*** Begin section ***

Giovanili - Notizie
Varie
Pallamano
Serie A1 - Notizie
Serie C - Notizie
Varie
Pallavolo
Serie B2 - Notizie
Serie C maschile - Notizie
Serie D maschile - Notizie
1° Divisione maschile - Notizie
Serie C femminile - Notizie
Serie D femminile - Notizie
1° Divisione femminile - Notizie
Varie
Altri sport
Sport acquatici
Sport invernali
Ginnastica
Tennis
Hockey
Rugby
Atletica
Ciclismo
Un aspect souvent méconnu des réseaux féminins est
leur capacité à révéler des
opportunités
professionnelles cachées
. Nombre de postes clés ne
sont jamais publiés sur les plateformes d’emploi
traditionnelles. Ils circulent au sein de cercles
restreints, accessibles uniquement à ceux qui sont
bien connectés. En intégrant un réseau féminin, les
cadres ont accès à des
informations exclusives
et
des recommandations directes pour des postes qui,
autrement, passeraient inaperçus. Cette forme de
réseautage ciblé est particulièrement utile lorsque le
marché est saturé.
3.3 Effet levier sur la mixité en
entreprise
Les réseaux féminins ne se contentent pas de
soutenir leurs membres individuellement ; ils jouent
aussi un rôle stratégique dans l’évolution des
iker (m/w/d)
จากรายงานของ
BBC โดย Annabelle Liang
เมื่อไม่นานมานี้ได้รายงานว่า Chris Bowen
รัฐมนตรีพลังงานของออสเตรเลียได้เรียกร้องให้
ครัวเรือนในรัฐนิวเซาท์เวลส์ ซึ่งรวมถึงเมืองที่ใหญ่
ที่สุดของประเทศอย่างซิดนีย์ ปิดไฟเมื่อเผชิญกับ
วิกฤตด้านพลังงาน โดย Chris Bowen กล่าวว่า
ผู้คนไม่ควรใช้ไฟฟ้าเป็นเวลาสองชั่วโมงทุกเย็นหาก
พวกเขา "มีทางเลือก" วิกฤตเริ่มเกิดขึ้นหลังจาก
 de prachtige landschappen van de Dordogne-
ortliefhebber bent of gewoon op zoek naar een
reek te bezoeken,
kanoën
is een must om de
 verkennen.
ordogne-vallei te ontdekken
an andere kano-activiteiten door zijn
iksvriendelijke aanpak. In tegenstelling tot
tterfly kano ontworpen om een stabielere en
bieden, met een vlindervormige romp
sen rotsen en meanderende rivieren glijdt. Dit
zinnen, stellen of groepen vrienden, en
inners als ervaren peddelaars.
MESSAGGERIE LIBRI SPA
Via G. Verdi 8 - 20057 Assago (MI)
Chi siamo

*** End section ***

[What you will do]: Please revise the data from its first line through the line containing "ortliefhebber bent of gewoon op zoek naar een", replacing "Hockey" with "Baseball" and changing nothing else, then give that part back in full.

[Exercise answer]:
Giovanili - Notizie
Varie
Pallamano
Serie A1 - Notizie
Serie C - Notizie
Varie
Pallavolo
Serie B2 - Notizie
Serie C maschile - Notizie
Serie D maschile - Notizie
1° Divisione maschile - Notizie
Serie C femminile - Notizie
Serie D femminile - Notizie
1° Divisione femminile - Notizie
Varie
Altri sport
Sport acquatici
Sport invernali
Ginnastica
Tennis
Baseball
Rugby
Atletica
Ciclismo
Un aspect souvent méconnu des réseaux féminins est
leur capacité à révéler des
opportunités
professionnelles cachées
. Nombre de postes clés ne
sont jamais publiés sur les plateformes d’emploi
traditionnelles. Ils circulent au sein de cercles
restreints, accessibles uniquement à ceux qui sont
bien connectés. En intégrant un réseau féminin, les
cadres ont accès à des
informations exclusives
et
des recommandations directes pour des postes qui,
autrement, passeraient inaperçus. Cette forme de
réseautage ciblé est particulièrement utile lorsque le
marché est saturé.
3.3 Effet levier sur la mixité en
entreprise
Les réseaux féminins ne se contentent pas de
soutenir leurs membres individuellement ; ils jouent
aussi un rôle stratégique dans l’évolution des
iker (m/w/d)
จากรายงานของ
BBC โดย Annabelle Liang
เมื่อไม่นานมานี้ได้รายงานว่า Chris Bowen
รัฐมนตรีพลังงานของออสเตรเลียได้เรียกร้องให้
ครัวเรือนในรัฐนิวเซาท์เวลส์ ซึ่งรวมถึงเมืองที่ใหญ่
ที่สุดของประเทศอย่างซิดนีย์ ปิดไฟเมื่อเผชิญกับ
วิกฤตด้านพลังงาน โดย Chris Bowen กล่าวว่า
ผู้คนไม่ควรใช้ไฟฟ้าเป็นเวลาสองชั่วโมงทุกเย็นหาก
พวกเขา "มีทางเลือก" วิกฤตเริ่มเกิดขึ้นหลังจาก
 de prachtige landschappen van de Dordogne-
ortliefhebber bent of gewoon op zoek naar een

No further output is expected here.